Led by David Lentink, an assistant professor of mechanical engineering, the Stanford team tested three models commonly used to estimate how much lift birds and other flying animals generate when flying.
Picturing Flight in Action
First, they had Obie and other parrotlets fly several times through a laser field flashing 1,000 times per second, lighting up nontoxic aerosol particles about one micron in diameter.
As Obie flapped through the field, the particles moved around his wingtips and were photographed by super-high-speed cameras — creating a new picture of the vortices in the wake of a flying animal. The Stanford researchers took this data and combined it with measurements gathered from another instrument, an aerodynamic force platform, invented in Lentink’s lab with support from ONR.
“The platform is basically an ultra-sensitive weight scale that measures the force generated when a bird takes off in a specially designed flight chamber,” Lentink said.
The researchers then applied each of the three prevailing models to these new measurements multiple times. In each case, the existing models failed to forecast the actual lift of the parrotlets.

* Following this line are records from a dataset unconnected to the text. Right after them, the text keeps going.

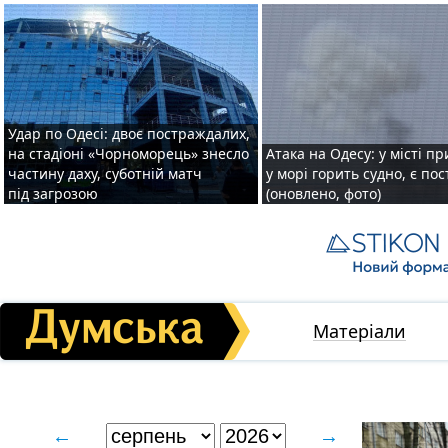
Удар по Одесі: двоє постраждалих,
на стадіоні «Чорноморець» знесло
Атака на Одесу: у місті пр
частину даху, суботній матч
у морі горить судно, є по
під загрозою
(оновлено, фото)
Матеріали
←
→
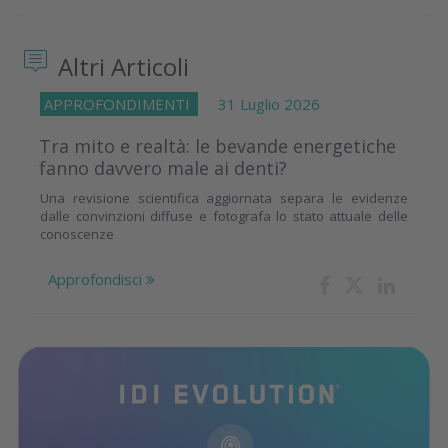
Altri Articoli
APPROFONDIMENTI
31 Luglio 2026
Tra mito e realtà: le bevande energetiche
fanno davvero male ai denti?
Una revisione scientifica aggiornata separa le evidenze
dalle convinzioni diffuse e fotografa lo stato attuale delle
conoscenze
Approfondisci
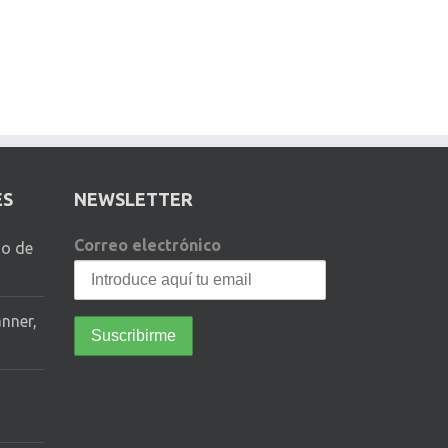
ES
NEWSLETTER
Correo electrónico
io de
anner,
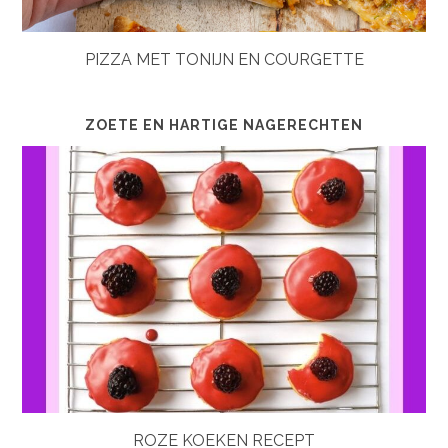
PIZZA MET TONIJN EN COURGETTE
ZOETE EN HARTIGE NAGERECHTEN
ROZE KOEKEN RECEPT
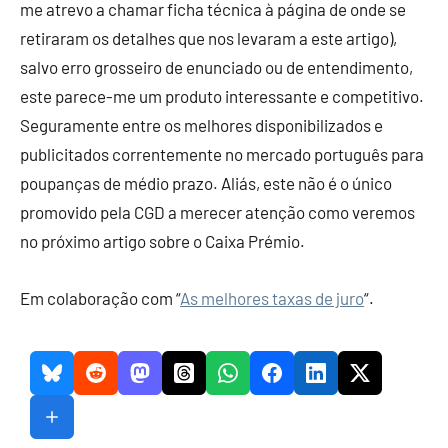
me atrevo a chamar ficha técnica à página de onde se
retiraram os detalhes que nos levaram a este artigo),
salvo erro grosseiro de enunciado ou de entendimento,
este parece-me um produto interessante e competitivo.
Seguramente entre os melhores disponibilizados e
publicitados correntemente no mercado português para
poupanças de médio prazo. Aliás, este não é o único
promovido pela CGD a merecer atenção como veremos
no próximo artigo sobre o Caixa Prémio.
Em colaboração com “
As melhores taxas de juro
“.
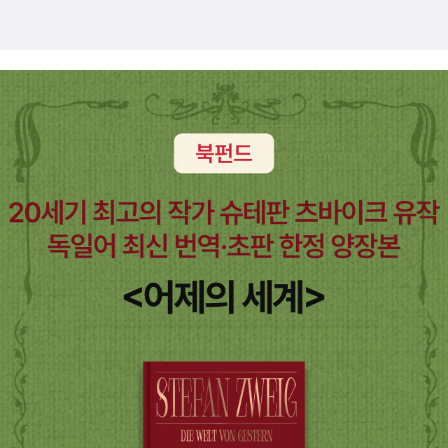
란히 사진으로 거듭나고 글로 다시 태어납니다. .. 친한 친구도 없고
별로 눈에 띄지 않는 아이였던 내게 동물들은 가장 먼저 마음을 열어
준 친구였습니다 .. (10쪽) 아름다운 말 한 마디는 따로 없다고 느낍
니다. 스스로 삶을 아름다이 누릴 적에는, 내가 쓰는 어느 말이든 모두
아름답습니다. 스스로 삶을 슬프게 깎아내리거나 얄궂게 뒤틀 적에
는, 내 입에서 나오는 어느 말이든 모두 슬프거나 얄궂습니다. 낱말만
예쁘장하게 꾸민대서 내 말마디가 예쁘게 거듭나지 않습니다. 말투만
그럴듯하게 치레한대서 내 말본새가 그럴듯하게 달라지지 않습니다.
생각을 가다듬습니다. 아이들을 바라보고 들판을 마주하는 생각을 가
다듬습니다. 마음을 다스립니다. 살붙이와 부대끼고 빨래를 복복 비
비는 마음을 다스립니다. 하늘에서 똑 떨어지는 꿈이란 없어요. 선물
처럼 짠 하고 찾아오는 꿈이란 없어요. 어떠한 꿈이든 생각으로 빚습
니다. 모든 꿈은 마음으로 일굽니다. 스스로 꾸리는 삶에서 생각이 자
라고 마음이 큽니다. 스스로 누리는 삶에서 생각이 빛나고 마음이 부
풉니다. 아침에 떠오르는 해를 보셔요. 저녁에 지는 해를 보셔요. 봄
날 해가 어느 쪽에서 떠서 어느 쪽으로 지는가를 살펴보셔요. 여름날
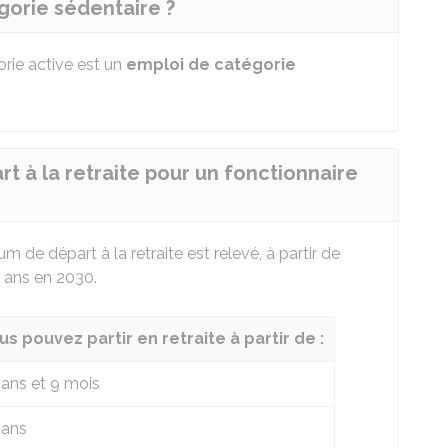
gorie sédentaire ?
rie active est un
emploi de catégorie
t à la retraite pour un fonctionnaire
de départ à la retraite est relevé, à partir de
4 ans en 2030.
us pouvez partir en retraite à partir de :
 ans et 9 mois
 ans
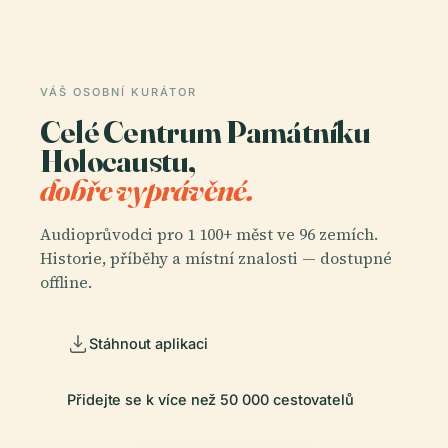
VÁŠ OSOBNÍ KURÁTOR
Celé Centrum Památníku
Holocaustu,
dobře vyprávěné.
Audioprůvodci pro 1 100+ měst ve 96 zemích.
Historie, příběhy a místní znalosti — dostupné
offline.
Stáhnout aplikaci
Přidejte se k více než 50 000 cestovatelů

The problem is that longstanding models are based on historical measurements taken a few wingbeats behind a flying animal, resulting in predictions that wing vortices stay relatively frozen over time — like the puffy clouds that form and dissipate slowly in an airplane’s wake. Lentink’s research, however, demonstrates that birds’ wing vortices actually break up suddenly and violently, within two to three beats.
“For a long time, engineers have looked to animal flight literature to see how robotic wings could be designed better,” Lentink said. “But that knowledge was based on inaccurate models for lift. We now know we need new studies and methods to inform this design process better. I believe our method, which measures lift force directly, can contribute to such improvements.”
Future stages of Lentink’s research will involve applying his new lift model to studies of how winged drones and UAVs can perform missions in environments that are difficult to navigate, such as dense woodland. His work is sponsored by an ONR Multidisciplinary University Research Initiative focusing on unmanned, autonomous flight.